Principalement l’utilisation des plantes à des fins médicinales, mais également la préparation des animaux chassés. Les élèves ont des cours de culture crie durant l’année, mais à chaque jour ils ont des cours de langue crie où ils parlent de leurs traditions et où les enseignants partagent et enseignent leur culture. Je n’ai pas toujours compris tout ce qu’ils font, mais de façon général, il y a beaucoup de discussions autour de la préparation de la viande de chasse des animaux de la région.
Comment les enseignants du Sud qui pratiquent l’enseignement extérieur pourraient s’inspirer des pratiques d’éducation en plein air du Nord?
Je pense qu’à la base, les enseignants doivent comprendre et s’informer davantage sur l’histoire et le passé autochtone. Ils pourraient même aller en territoire autochtone avec les élèves pour mieux comprendre leur propre territoire sur lequel ils sont.
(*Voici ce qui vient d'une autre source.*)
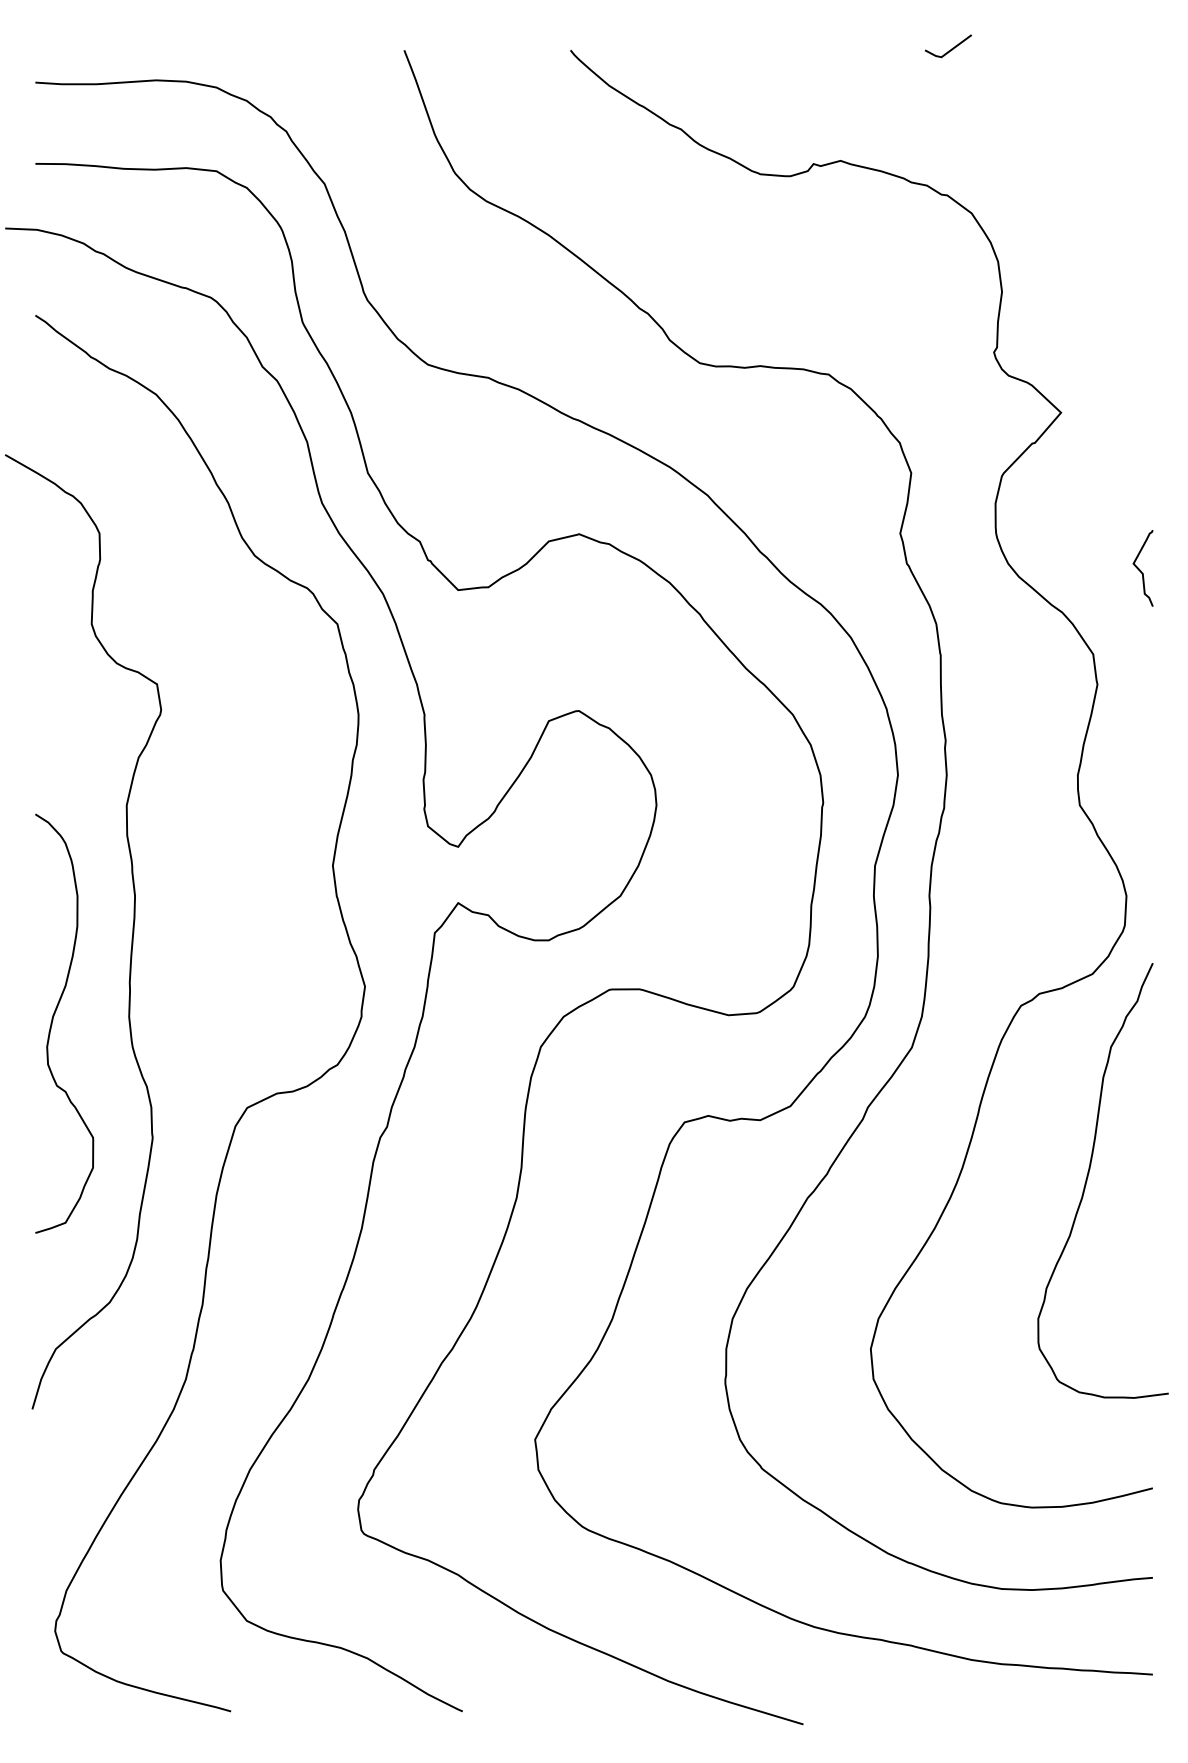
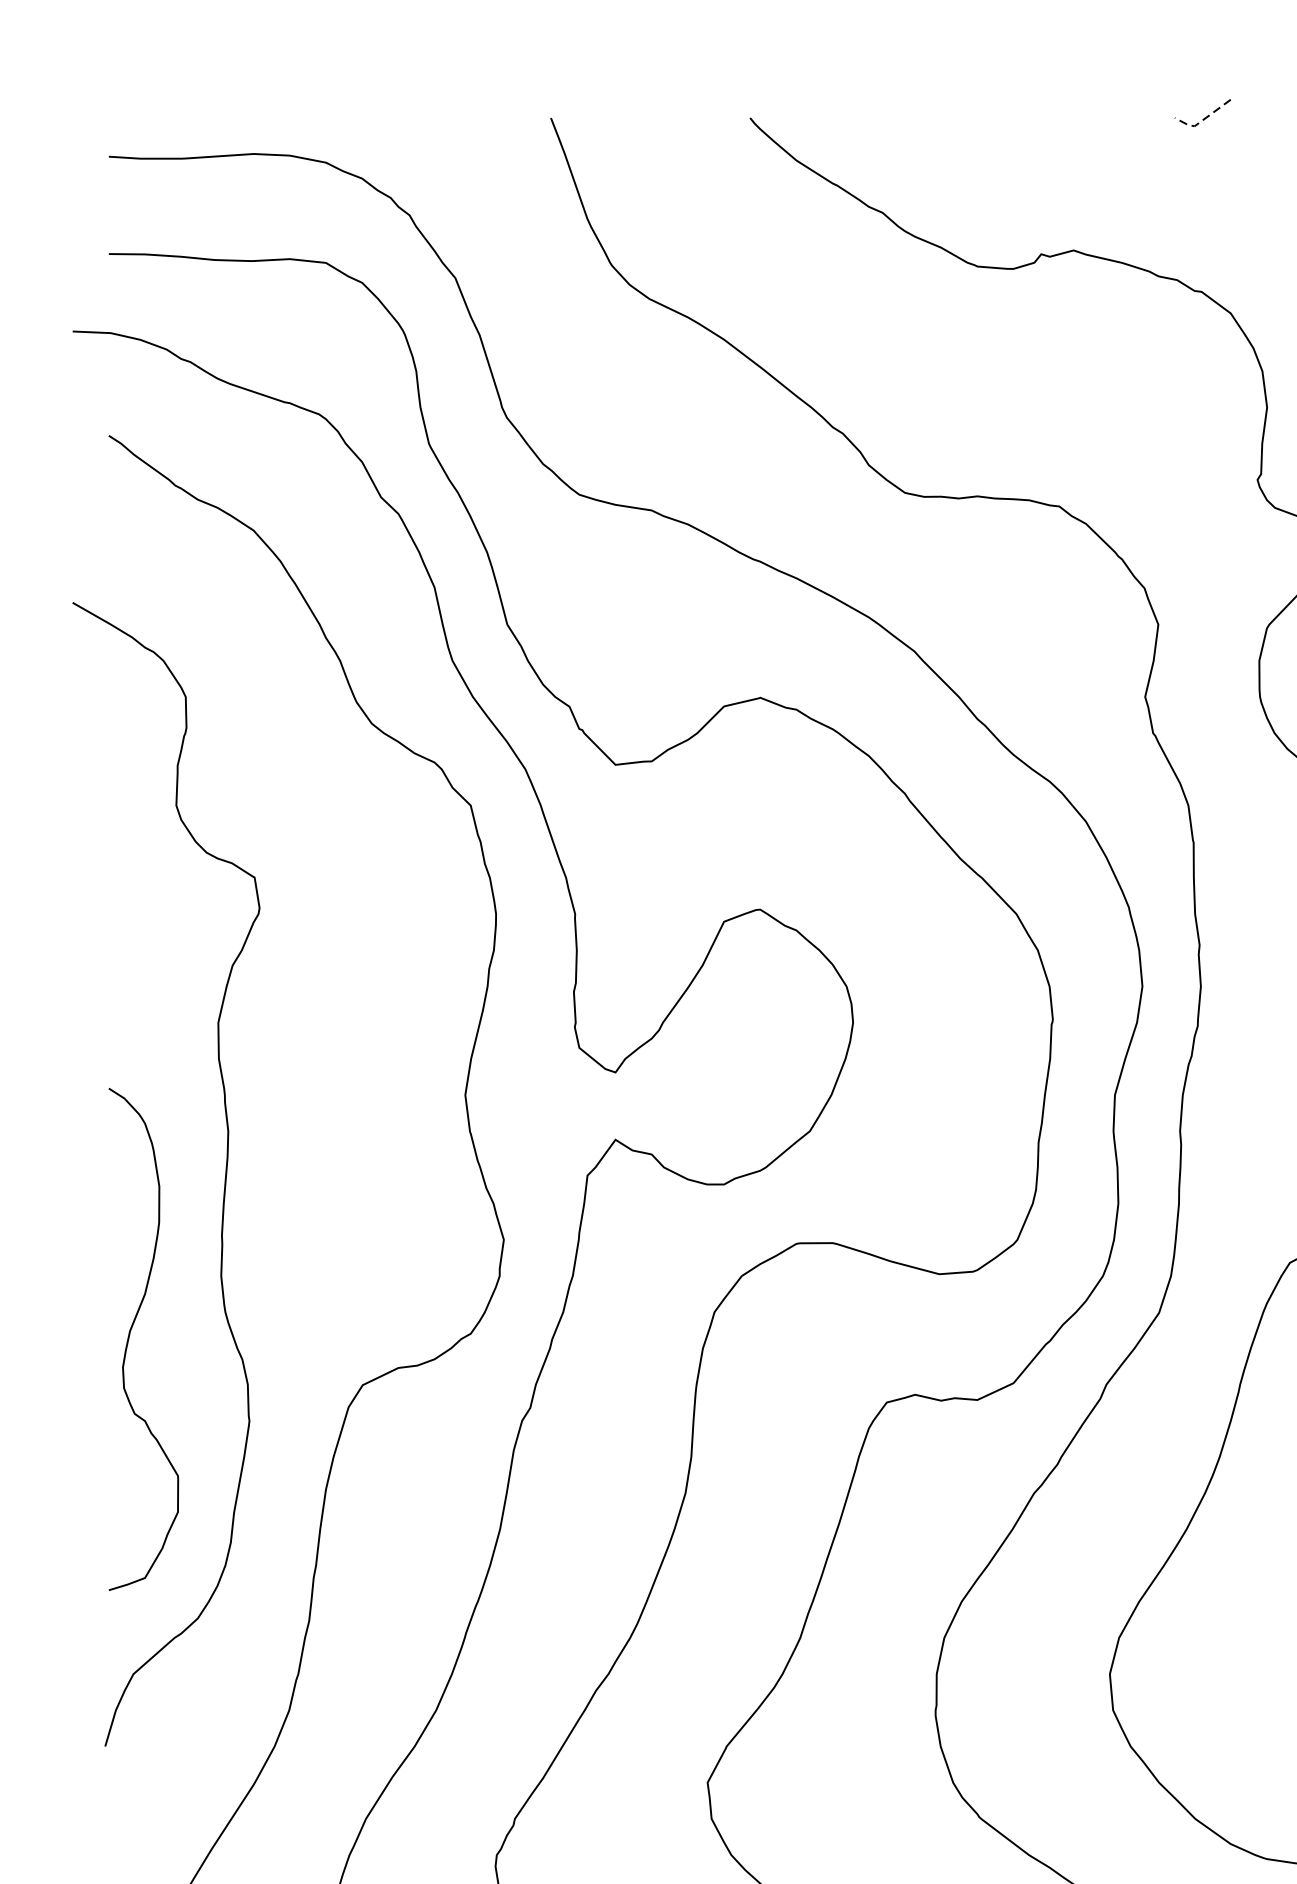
line: (947, 52) -> (1201, 120), solid -> dashed
curve: (53, 1020) -> (130, 1335), moved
Ces gens de différentes communautés ont des connaissances assez extraordinaires qui méritent d’être exposées et davantage connues. Ils sont souvent beaucoup plus outillés qu’on puisse le penser.
Quelles activités extérieures ou classes extérieures animes-tu régulièrement ? Certaines activités sont-elles planifiées longtemps d’avance?
À chaque jour, je me prévoyais un moment pour aller jouer dehors avec les élèves. Il n’y avait pas d’activités précises de prévue, c’était seulement un excellent moyen pour qu’ils puissent décompresser et pour qu’on puisse avoir du plaisir tout le monde ensemble; le ballon-balai et le hockey étaient aussi deux sports de prédilection qui étaient toujours très appréciés des élèves! Il m’arrivait d’apporter des cartons de tables de multiplication, de placer les élèves en file et de faire des duels pour voir qui répondait le plus rapidement. J’apportais aussi apporter des tableaux effaçables pour leur poser des questions et les faire répondre sur les tableaux. Les périodes de lecture à l’extérieur étaient aussi de beaux moments. Par contre, ces 3 types d’activités se faisaient lorsqu’il n’y avait pas de neige.
Pourrais-tu nous parler d’une expérience d’éducation en plein air coup de cœur?
Au mois d’octobre, lorsque les bleuets et les fruits sortent, on demandait aux élèves de prendre en photo et de cueillir différentes branches, plantes et herbes qu’on plaçait dans un herbier collectif. On prenait des photos, on en discutait, et on invitait un aîné pour avoir davantage d’information.